Restriction et contrôle en Afrique australe
07 / 1996
Internet n’est pas parfait, et reste sujet à des limitations, des régulations et des contrôles comme tout autre médium. A mesure que l’usage d’internet augmente, et que la conscience de son pouvoir se répand, on peut garantir qu’il y aura des tentatives - comme, de fait, il y en a déjà - pour réduire sa puissance. Je ne doute pas un instant que le but de ceux qui définissent la politique africaine dans ce domaine soit d’optimiser son rôle potentiel de catalyseur du développement. Cependant, c’est la capacité à améliorer et élargir l’accès à l’information qui fait d’internet un outil de développement aussi puissant. Or, je sens que la réaction instinctive des gouvernements sera de réguler et de contrôler plutôt que d’encourager la liberté des flux d’information. (...)
Il y a ainsi beaucoup de vieilles lois qui traînent et qui peuvent être - et sont - utilisées pour restreindre l’information disponible sur internet. Le décret présidentiel qui interdit le numéro du 5 février 1996 du journal Zambia’s The Post s’appliquait à toutes les formes du journal - y compris l’édition internet. Deux jours après, l’édition du 5 février était toujours en ligne. Mais le fournisseur d’accès du Post, Zamnet, a été accusé par la police de détenir une publication interdite, et menacé de poursuites si elle n’était pas retirée du site. Zamnet n’eut pas le choix, et à ce jour il n’est toujours pas possible de lire cette édition sur le site du Post. Zamnet a subi ensuite des pressions pour arrêter définitivement la publication internet du Post, mais a tenu bon, faisant remarquer au gouvernement qu’il ferait mieux de rendre sa propre information disponible sur internet. Ce qu’il a fait.
Le cas du Post illustre la capacité d’internet à triompher de la censure. Au moment où l’édition du 5 février était enlevée du site de Zamnet, elle avait déjà été téléchargée par un lecteur aux Etats-Unis, qui l’avait alors mise sur son propre site. Et parce que cette copie était sur un serveur aux USA, les autorités zambiennes ne pouvaient rien y faire. Un autre résultat positif fut que les autorités furent convaincues qu’il fallait combattre le feu avec le feu, et publier leur propre information parallèlement à celle du Post, fournissant ainsi aux internautes des nouvelles émanant des deux camps ; un bon exemple de pluralité médiatique et de diversité d’opinion à l’oeuvre. Zamnet devrait être applaudi. Il est douteux cependant que tous les fournisseurs d’accès auraient réagi de la même façon.

EXTRAIT DES DONNÉES –
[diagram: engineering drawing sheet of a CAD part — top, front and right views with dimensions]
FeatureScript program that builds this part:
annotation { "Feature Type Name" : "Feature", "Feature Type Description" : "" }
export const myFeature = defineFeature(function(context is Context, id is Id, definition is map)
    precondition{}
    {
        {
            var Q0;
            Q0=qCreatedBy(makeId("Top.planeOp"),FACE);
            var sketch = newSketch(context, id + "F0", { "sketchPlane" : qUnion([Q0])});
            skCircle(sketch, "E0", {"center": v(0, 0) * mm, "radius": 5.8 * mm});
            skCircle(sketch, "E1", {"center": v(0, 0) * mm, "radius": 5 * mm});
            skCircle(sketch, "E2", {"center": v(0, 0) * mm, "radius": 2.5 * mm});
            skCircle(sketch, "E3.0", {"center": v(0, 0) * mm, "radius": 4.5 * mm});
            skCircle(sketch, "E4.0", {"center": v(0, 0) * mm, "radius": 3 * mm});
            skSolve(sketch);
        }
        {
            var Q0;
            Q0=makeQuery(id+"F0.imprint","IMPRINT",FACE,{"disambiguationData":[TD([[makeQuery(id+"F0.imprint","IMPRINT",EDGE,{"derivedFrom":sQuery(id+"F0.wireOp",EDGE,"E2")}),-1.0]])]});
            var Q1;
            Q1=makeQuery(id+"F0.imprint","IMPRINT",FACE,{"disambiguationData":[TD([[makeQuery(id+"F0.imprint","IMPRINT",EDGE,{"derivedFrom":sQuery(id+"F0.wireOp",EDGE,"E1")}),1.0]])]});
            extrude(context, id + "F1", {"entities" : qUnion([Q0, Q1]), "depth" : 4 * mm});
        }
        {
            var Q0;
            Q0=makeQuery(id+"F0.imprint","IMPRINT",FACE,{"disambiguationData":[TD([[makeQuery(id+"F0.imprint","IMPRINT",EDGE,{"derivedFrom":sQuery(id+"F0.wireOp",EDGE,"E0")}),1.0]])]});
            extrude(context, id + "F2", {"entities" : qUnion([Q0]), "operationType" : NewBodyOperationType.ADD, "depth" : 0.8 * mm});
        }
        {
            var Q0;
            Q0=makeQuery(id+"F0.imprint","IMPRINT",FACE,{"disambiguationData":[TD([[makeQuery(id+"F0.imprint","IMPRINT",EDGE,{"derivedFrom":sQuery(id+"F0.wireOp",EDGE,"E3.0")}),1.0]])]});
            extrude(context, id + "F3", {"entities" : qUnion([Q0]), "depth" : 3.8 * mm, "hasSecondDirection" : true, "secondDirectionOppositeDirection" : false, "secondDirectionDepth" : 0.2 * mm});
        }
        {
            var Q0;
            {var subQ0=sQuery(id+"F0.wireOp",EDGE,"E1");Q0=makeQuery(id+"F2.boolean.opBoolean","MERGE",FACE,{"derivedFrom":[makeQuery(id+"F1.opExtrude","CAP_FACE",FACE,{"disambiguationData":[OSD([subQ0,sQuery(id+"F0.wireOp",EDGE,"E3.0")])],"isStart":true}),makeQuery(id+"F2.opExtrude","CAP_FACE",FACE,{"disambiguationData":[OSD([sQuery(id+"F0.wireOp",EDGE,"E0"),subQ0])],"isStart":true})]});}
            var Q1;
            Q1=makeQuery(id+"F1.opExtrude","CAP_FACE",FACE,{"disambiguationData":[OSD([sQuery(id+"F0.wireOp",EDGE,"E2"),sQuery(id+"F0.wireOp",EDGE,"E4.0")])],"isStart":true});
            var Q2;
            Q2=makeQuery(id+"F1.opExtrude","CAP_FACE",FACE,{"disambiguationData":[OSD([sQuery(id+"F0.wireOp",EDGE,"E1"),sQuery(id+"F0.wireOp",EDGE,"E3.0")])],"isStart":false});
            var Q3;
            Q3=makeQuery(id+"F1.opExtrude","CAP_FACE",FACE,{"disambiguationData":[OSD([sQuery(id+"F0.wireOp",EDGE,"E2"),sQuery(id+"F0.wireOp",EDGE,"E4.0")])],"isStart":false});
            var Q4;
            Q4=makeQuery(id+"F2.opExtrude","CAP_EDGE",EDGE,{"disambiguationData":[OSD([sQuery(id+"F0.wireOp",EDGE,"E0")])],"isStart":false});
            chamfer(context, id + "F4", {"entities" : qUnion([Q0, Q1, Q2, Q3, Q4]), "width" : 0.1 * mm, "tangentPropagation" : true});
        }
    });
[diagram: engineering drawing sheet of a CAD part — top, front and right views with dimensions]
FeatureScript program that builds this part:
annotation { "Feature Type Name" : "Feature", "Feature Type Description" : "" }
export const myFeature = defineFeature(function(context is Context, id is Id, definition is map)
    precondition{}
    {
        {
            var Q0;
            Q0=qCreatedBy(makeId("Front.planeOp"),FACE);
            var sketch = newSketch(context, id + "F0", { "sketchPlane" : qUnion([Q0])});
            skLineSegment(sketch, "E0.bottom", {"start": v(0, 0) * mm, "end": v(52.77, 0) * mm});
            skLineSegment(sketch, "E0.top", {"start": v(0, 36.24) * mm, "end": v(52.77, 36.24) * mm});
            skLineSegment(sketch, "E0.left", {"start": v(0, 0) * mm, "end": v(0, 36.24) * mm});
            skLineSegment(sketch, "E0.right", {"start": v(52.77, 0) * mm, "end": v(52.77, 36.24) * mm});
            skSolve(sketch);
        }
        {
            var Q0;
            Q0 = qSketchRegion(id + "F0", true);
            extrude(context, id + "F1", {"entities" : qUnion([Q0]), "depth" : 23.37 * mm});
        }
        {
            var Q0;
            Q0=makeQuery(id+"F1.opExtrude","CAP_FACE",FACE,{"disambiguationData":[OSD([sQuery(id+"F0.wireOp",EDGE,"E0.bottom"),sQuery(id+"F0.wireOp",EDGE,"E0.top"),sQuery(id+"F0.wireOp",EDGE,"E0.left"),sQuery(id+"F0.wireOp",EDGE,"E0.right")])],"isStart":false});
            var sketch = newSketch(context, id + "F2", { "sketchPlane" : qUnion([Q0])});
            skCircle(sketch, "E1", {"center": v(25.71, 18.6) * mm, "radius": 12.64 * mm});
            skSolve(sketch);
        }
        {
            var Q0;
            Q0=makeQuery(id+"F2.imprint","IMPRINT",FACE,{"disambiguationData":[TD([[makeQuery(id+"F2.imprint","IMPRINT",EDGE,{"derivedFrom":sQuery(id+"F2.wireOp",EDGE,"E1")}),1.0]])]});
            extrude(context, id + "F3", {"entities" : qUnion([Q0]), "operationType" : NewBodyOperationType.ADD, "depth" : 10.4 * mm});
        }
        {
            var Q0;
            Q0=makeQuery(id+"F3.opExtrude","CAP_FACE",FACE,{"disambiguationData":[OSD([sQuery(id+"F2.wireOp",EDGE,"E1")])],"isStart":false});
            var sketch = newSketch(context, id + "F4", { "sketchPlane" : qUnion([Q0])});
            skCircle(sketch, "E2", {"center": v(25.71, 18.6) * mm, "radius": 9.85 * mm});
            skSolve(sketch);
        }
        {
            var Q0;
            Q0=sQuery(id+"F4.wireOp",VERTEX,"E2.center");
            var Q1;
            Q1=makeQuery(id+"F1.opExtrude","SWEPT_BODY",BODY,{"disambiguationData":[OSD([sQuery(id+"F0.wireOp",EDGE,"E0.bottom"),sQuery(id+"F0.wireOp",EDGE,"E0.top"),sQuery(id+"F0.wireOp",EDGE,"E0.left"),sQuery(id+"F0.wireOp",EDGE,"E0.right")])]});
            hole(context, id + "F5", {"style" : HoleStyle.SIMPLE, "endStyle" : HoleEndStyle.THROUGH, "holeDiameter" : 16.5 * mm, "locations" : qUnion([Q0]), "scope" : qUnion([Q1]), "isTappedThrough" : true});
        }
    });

TÂCHE DEMANDÉE – D'après la source, énumérez s'il vous plaît chaque action que la police ou le gouvernement a menée contre Zamnet.

CORRIGÉ –
- La police a accusé Zamnet de détenir une publication interdite.
- La police l'a menacé de poursuites si l'édition du 5 février n'était pas retirée du site.
- Zamnet a ensuite subi des pressions pour arrêter définitivement la publication internet du Post.